Brief:
Only lines holding the word "FIGURE" are needed; copy each of them from the material.

===== Data segment =====

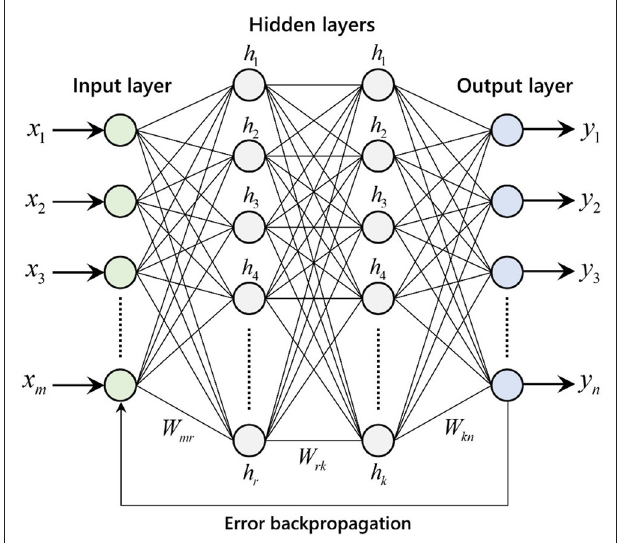
FIGURE 4 | Architecture of multilayer artificial neural network with error backpropagation.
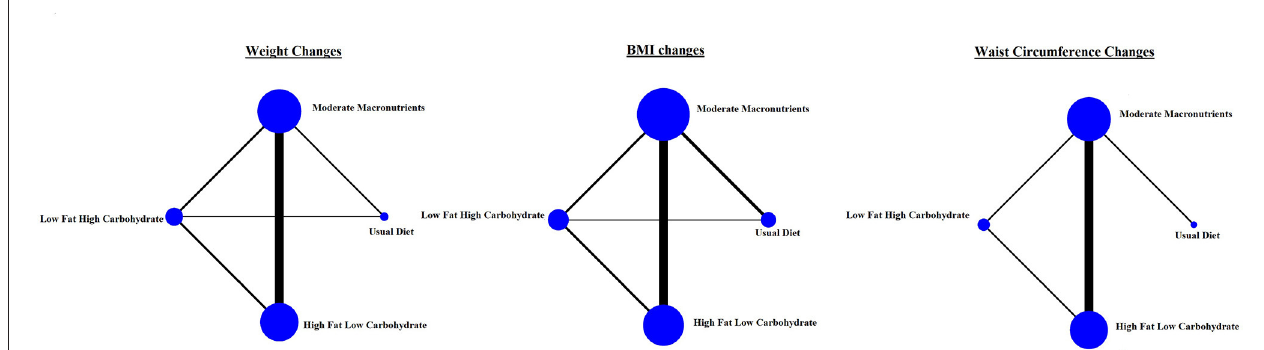
FIGURE 2 | Network plot of included studies.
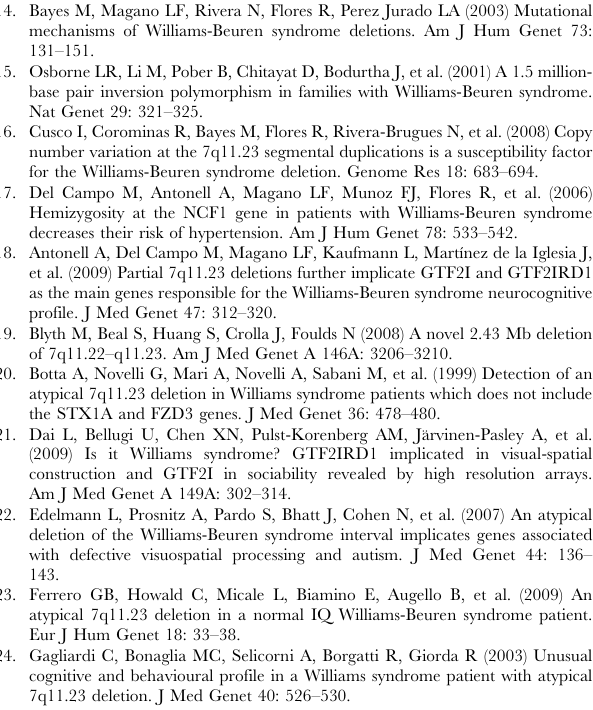
Table S6 GO/KEGG term enrichment in dysregulated M1 modules. Table S7 Dysregulated modules, M2. Table S8 GO/KEGG term enrichment in dysregulated M2 modules. Table S9 Most frequently occurring genes among dysregulated M1 and M2 modules. Table S10 GO/KEGG term enrichment among genes common to both sets of dysregulated modules. Table S11 Dysregulated single genes and modules common to fibroblasts and lymphoblastoid cell lines. Table S12 Software packages used for the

=====

Result:
FIGURE 4 | Architecture of multilayer artificial neural network with error backpropagation.
FIGURE 2 | Network plot of included studies.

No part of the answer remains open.